§ **Job A**
Translate this sentence from the Siesta Key Beach passage into Spanish: "Winter and spring are the busiest seasons for Siesta Key due to its pleasant, mild temperatures and sunny weather."
________________________________________
Siesta Beach, commonly called Siesta Key Beach, is often ranked the number one beach in America for its pure white, sugary sand and colorful lifeguard stations. Tourists from around the globe will fly into Sarasota to visit this beach. With water so clear that you can see fish swimming around you, it’s no wonder this is a top destination in Florida for many.
Hearing this world-renowned claim of being number one, we knew we had to make the 50-minute drive from Anna Maria Island to Siesta Beach. It wasn’t a bad drive; we drove through downtown Sarasota and a lovely residential area with beautiful, dreamy homes.
Once we got to the parking lot, I jumped out of the car, grabbed our camera bag and beach stuff, and eagerly made my way down to this famous beach. We only had one day here, and I was determined to enjoy every minute.
Did Siesta Beach live up to our lofty expectations? Read below on what makes this beach special, including visiting tips for your beachy adventure!
Siesta Key Beach Public Access
I made a mistake thinking Siesta Key was a big, long beach. But Siesta Key is a barrier island with three primary beaches, each unique and gorgeous:
- Siesta Beach
- Crescent Beach
- Turtle Beach
We parked at the primary beach access for Siesta Beach (Siesta Beach Park):
948 Beach Road, Siesta Key, Florida 34242
There is plenty of free parking, but we arrived in the morning. It’s best to arrive early; as the day progresses, it becomes full, especially during peak visiting seasons. But there are several other access points if you can’t find a parking space at the main access.
Find maps of the Siesta Key public beach access points here.
When is the Best Time to Visit?
Winter and spring are the busiest seasons for Siesta Key due to its pleasant, mild temperatures and sunny weather. You’ll probably want to avoid spring break for fewer crowds, usually in late March and early to mid-April.
September through November is less crowded but expect more rain. Hurricane season in Florida runs from June to November, so you will want to keep that in mind when booking a beach trip. I tend to stay away from this timeframe unless I find excellent deals or have travel insurance.
________________________________________
§ **Job B**
In the rows below, take the part that opens with the line containing "Personas Naturales" and closes with the end of the rows, both ends included. Express that part as a JSON list of strings, one string per line, leaving out blank lines.

[Dataset entries]
________________________________________
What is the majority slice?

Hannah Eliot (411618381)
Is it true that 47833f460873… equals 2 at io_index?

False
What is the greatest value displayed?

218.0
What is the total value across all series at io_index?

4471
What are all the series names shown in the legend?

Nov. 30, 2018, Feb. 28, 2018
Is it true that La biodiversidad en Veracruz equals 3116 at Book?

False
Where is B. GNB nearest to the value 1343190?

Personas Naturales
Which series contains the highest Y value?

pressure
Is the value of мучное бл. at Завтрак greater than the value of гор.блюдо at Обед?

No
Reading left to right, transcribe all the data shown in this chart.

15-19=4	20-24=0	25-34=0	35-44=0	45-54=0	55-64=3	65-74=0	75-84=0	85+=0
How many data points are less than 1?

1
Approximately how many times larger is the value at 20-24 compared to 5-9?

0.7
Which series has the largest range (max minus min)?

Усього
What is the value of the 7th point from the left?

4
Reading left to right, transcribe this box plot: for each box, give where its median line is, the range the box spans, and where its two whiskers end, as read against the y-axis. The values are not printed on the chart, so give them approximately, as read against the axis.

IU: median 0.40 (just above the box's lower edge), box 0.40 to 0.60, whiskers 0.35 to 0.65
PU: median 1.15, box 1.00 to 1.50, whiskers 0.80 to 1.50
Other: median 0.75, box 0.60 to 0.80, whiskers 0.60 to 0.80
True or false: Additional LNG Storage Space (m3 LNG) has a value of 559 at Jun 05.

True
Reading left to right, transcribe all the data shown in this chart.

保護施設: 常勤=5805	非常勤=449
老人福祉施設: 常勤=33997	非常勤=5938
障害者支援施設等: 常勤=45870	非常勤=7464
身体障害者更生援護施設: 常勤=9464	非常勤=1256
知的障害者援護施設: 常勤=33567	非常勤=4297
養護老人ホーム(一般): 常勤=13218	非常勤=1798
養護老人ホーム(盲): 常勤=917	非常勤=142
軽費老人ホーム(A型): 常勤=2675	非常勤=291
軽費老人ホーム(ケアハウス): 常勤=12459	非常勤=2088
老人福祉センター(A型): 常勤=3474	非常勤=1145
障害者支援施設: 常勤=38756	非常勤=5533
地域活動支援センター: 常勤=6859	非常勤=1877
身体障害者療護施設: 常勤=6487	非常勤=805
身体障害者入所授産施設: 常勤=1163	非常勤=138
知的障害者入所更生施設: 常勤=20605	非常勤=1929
________________________________________
§ **Exercise result A**
El invierno y la primavera son las temporadas de mayor afluencia en Siesta Key debido a sus temperaturas agradables y templadas y a su clima soleado.

§ **Exercise result B**
[
  "Personas Naturales",
  "Which series contains the highest Y value?",
  "pressure",
  "Is the value of мучное бл. at Завтрак greater than the value of гор.блюдо at Обед?",
  "No",
  "Reading left to right, transcribe all the data shown in this chart.",
  "15-19=4\t20-24=0\t25-34=0\t35-44=0\t45-54=0\t55-64=3\t65-74=0\t75-84=0\t85+=0",
  "How many data points are less than 1?",
  "1",
  "Approximately how many times larger is the value at 20-24 compared to 5-9?",
  "0.7",
  "Which series has the largest range (max minus min)?",
  "Усього",
  "What is the value of the 7th point from the left?",
  "4",
  "Reading left to right, transcribe this box plot: for each box, give where its median line is, the range the box spans, and where its two whiskers end, as read against the y-axis. The values are not printed on the chart, so give them approximately, as read against the axis.",
  "IU: median 0.40 (just above the box's lower edge), box 0.40 to 0.60, whiskers 0.35 to 0.65",
  "PU: median 1.15, box 1.00 to 1.50, whiskers 0.80 to 1.50",
  "Other: median 0.75, box 0.60 to 0.80, whiskers 0.60 to 0.80",
  "True or false: Additional LNG Storage Space (m3 LNG) has a value of 559 at Jun 05.",
  "True",
  "Reading left to right, transcribe all the data shown in this chart.",
  "保護施設: 常勤=5805\t非常勤=449",
  "老人福祉施設: 常勤=33997\t非常勤=5938",
  "障害者支援施設等: 常勤=45870\t非常勤=7464",
  "身体障害者更生援護施設: 常勤=9464\t非常勤=1256",
  "知的障害者援護施設: 常勤=33567\t非常勤=4297",
  "養護老人ホーム(一般): 常勤=13218\t非常勤=1798",
  "養護老人ホーム(盲): 常勤=917\t非常勤=142",
  "軽費老人ホーム(A型): 常勤=2675\t非常勤=291",
  "軽費老人ホーム(ケアハウス): 常勤=12459\t非常勤=2088",
  "老人福祉センター(A型): 常勤=3474\t非常勤=1145",
  "障害者支援施設: 常勤=38756\t非常勤=5533",
  "地域活動支援センター: 常勤=6859\t非常勤=1877",
  "身体障害者療護施設: 常勤=6487\t非常勤=805",
  "身体障害者入所授産施設: 常勤=1163\t非常勤=138",
  "知的障害者入所更生施設: 常勤=20605\t非常勤=1929"
]